Киев и Одесса отделились от России! Россию отодвинули от Черного моря! Конечно, эта схема неосуществима. Такое утверждение своей национальной самобытности принесло бы украинцам всё что угодно, но только не пользу. Украина и остальная Россия географически неразделимы, экономически взаимозависимы, национально и культурно переплетены. Разделить их невозможно, и так будет впредь, даже если Союзники будут разбиты полностью. Раздел — это не выход, но все же и из-за политики Петрограда эта проблема также остается неразрешимой. Столь же фантастично непрактичен режим «русификации», которую Петроград с безрассудной жестокостью проводит в украинском «Пьемонте» во время оккупации Восточной Галиции в ходе нынешней войны. Ни одна из этих программ не осуществима в полном объеме. Украина никогда не сможет получить полную политическую независимость от Московии, а московит никогда не сможет полностью ассимилировать весь украинский народ. Решение может быть найдено только путем компромисса, при котором каждая сторона сможет обеспечить соблюдение своих реальных интересов ценой отказа от своих прежних притязаний. Россия должна иметь свое географическое единство, Украина — свои национальные права. И если для достижения этих целей одни откажутся от фантазий о русификации, а другие — о независимости, это не будет непомерной жертвой.

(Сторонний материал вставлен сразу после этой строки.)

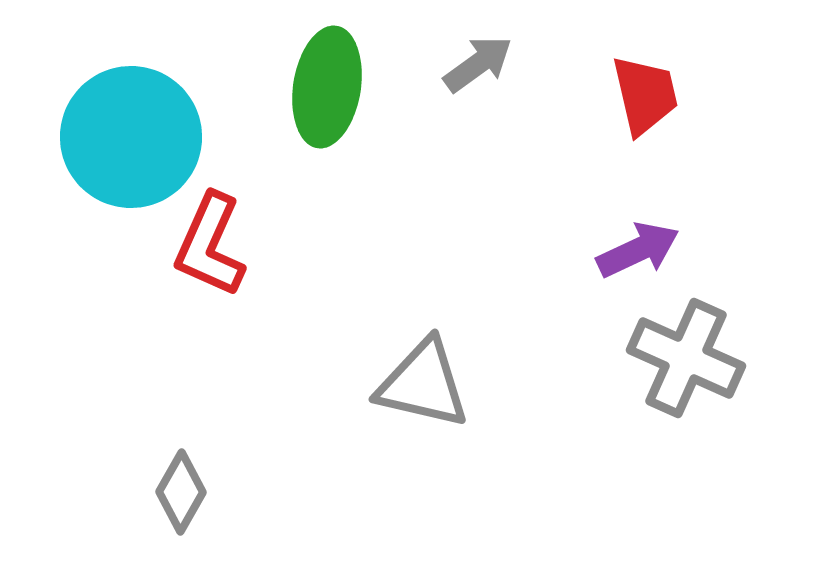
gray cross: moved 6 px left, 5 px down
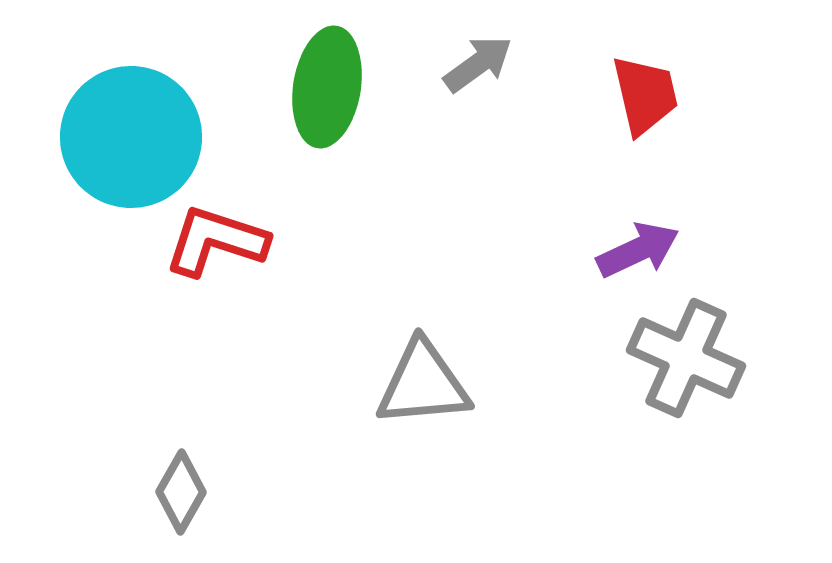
red L-shape: moved 6 px right, 4 px up; rotated 84 degrees clockwise
gray triangle: rotated 18 degrees counterclockwise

Пусть по итогам войны Украина наконец воссоединится посредством передачи территорий Восточной Галиции от Австрии к России, но при условии, что все национальные права, которыми пользуются украинцы в Галиции под властью Австрии, будут не только сохранены за ними, но и будут предоставлены их соотечественникам во всех украинских губерниях, которые уже входят в состав Российской империи.

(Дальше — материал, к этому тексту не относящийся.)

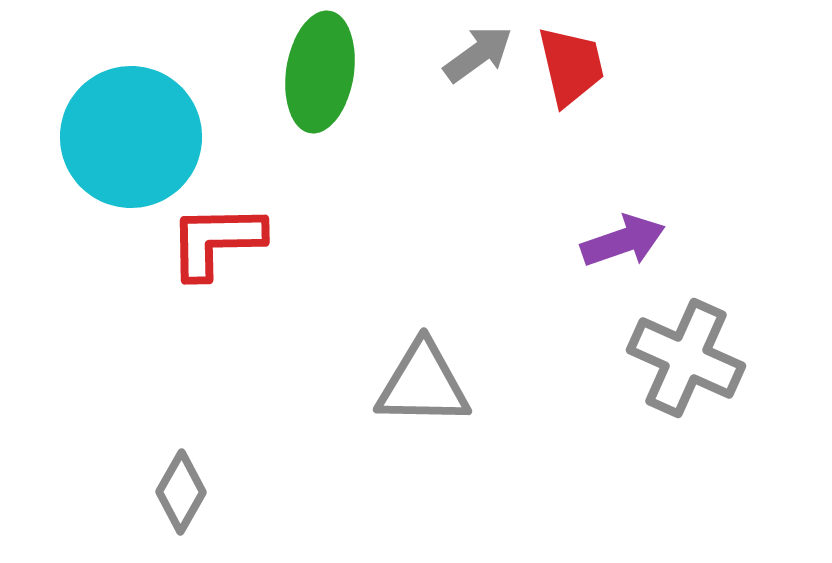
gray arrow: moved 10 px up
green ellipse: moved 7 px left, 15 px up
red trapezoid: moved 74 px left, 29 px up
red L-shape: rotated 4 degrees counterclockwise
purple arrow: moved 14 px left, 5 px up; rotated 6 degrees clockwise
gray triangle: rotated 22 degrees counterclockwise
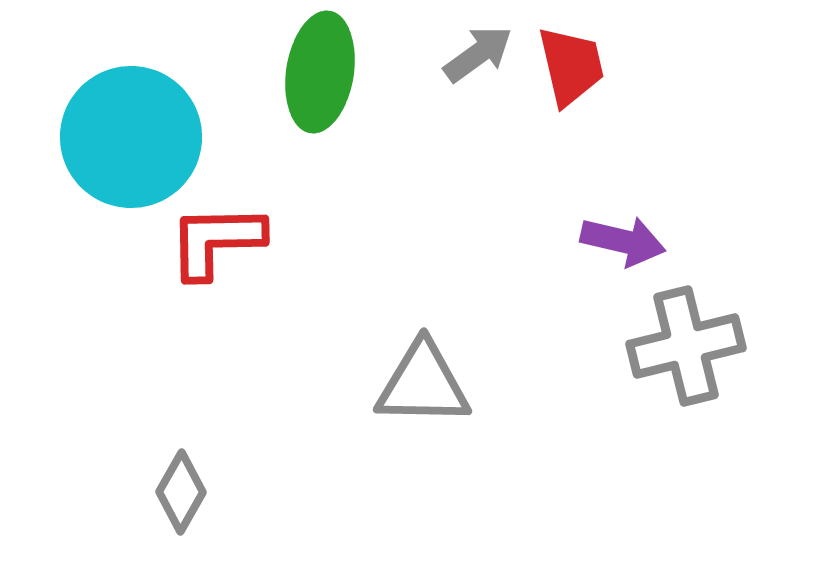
purple arrow: rotated 32 degrees clockwise
gray cross: moved 12 px up; rotated 38 degrees counterclockwise
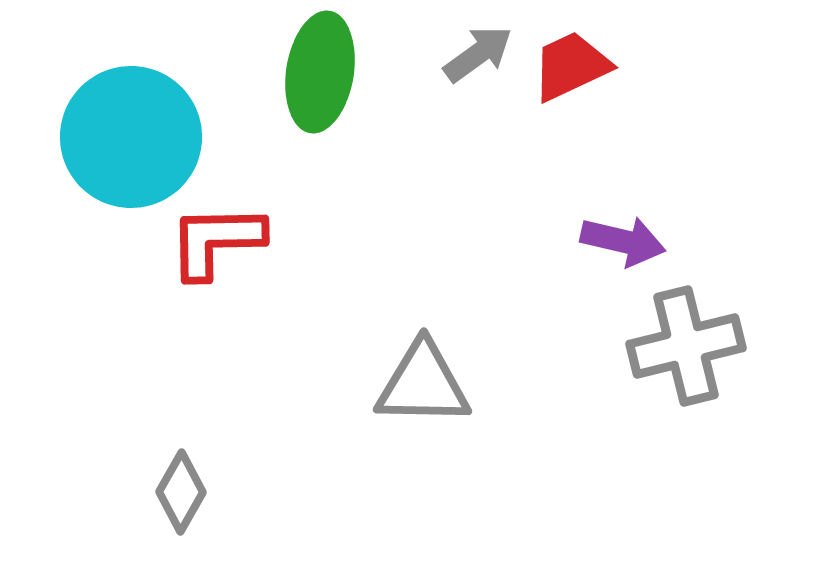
red trapezoid: rotated 102 degrees counterclockwise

Если удастся достичь такого исхода, то дело, ради которого Союзники находятся в состоянии войны, только выиграет от этого. Такой вариант развития событий позволит отвратить тридцатимиллионную нацию от ее нынешней ориентации на тевтонские державы (Германия и Австро-Венгрия — прим.ИА Красная Весна), которой последние умело пользуются в своих попытках добиться превосходства в Европе. Такой исход устранит одну из самых серьезных причин задержки естественного развития нашего партнера — России. И он также будет отвечать принципам свободы и самоопределения, в верности которым мы совместно поклялись. Если же этого не случится, то пострадаем мы (и вся остальная Европа). Поэтому нам стоит тщательно обдумать украинский вопрос в связи с предстоящим европейским урегулированием. И это лишь один вопрос, взятый наугад из множества тех, которые встанут перед нами в этот судьбоносный момент. Для того, чтобы решить вопрос урегулирования мудро и справедливо (о другом исходе не хочется даже думать), не только каждый член совета, но и каждый житель каждой европейской страны должен иметь искренность помыслов и неутомимо проявлять добрую волю. Европа нуждается в их неустанной поддержке до тех пор, пока ситуация не будет спасена.

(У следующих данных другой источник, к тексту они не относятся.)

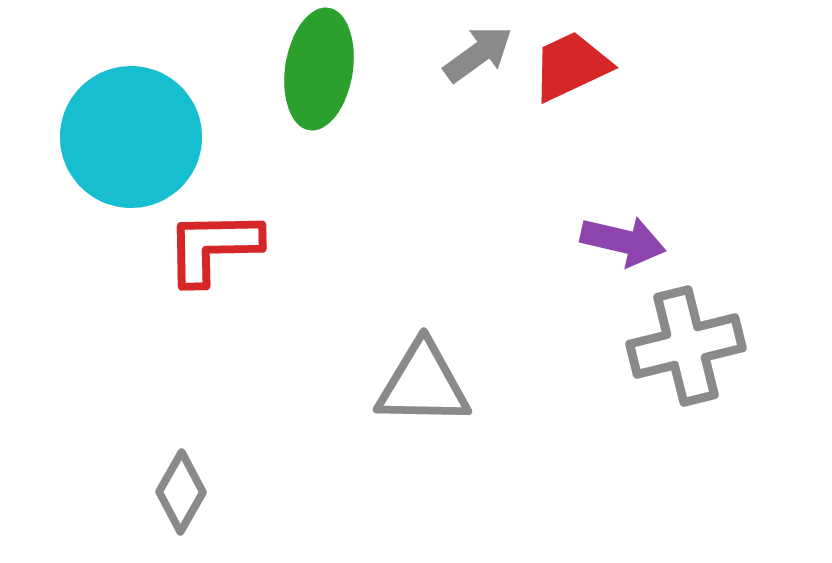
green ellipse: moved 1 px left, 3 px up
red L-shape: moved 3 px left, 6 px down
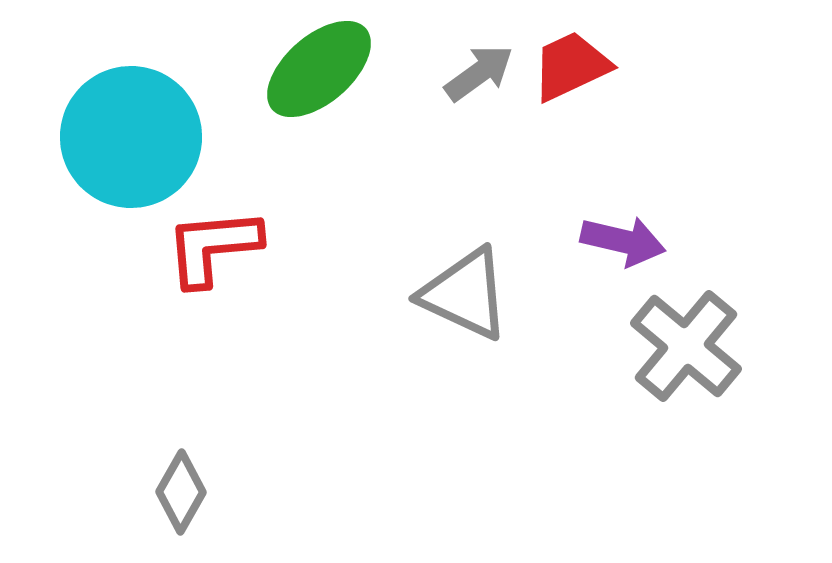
gray arrow: moved 1 px right, 19 px down
green ellipse: rotated 40 degrees clockwise
red L-shape: rotated 4 degrees counterclockwise
gray cross: rotated 36 degrees counterclockwise
gray triangle: moved 42 px right, 90 px up; rotated 24 degrees clockwise
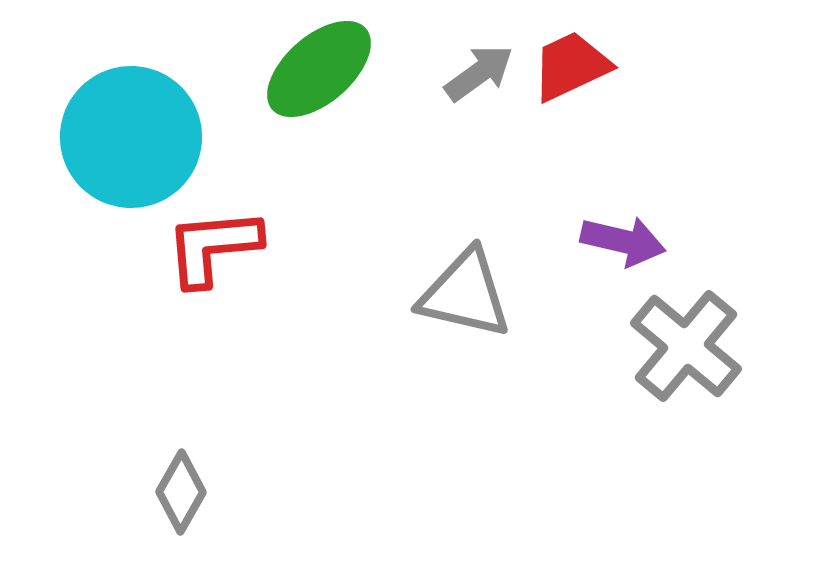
gray triangle: rotated 12 degrees counterclockwise
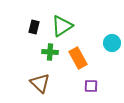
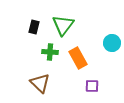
green triangle: moved 1 px right, 1 px up; rotated 20 degrees counterclockwise
purple square: moved 1 px right
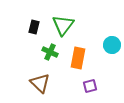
cyan circle: moved 2 px down
green cross: rotated 21 degrees clockwise
orange rectangle: rotated 40 degrees clockwise
purple square: moved 2 px left; rotated 16 degrees counterclockwise
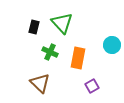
green triangle: moved 1 px left, 2 px up; rotated 20 degrees counterclockwise
purple square: moved 2 px right; rotated 16 degrees counterclockwise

¹«Ирредента» — итальянское движение, которое стремилось присоединить к Италии земли с частично итальянским населением, не вошедшие в состав Италии при ее объединении 1871 года.

² Пьемонт — область на северо-западе Италии. Жители Пьемонта традиционно рассматривают себя как отдельную этническую группу или субэтнос, который отличается как от итальянцев, так и от французов. Пьемонтский язык считается самостоятельным языком, а не диалектом итальянского.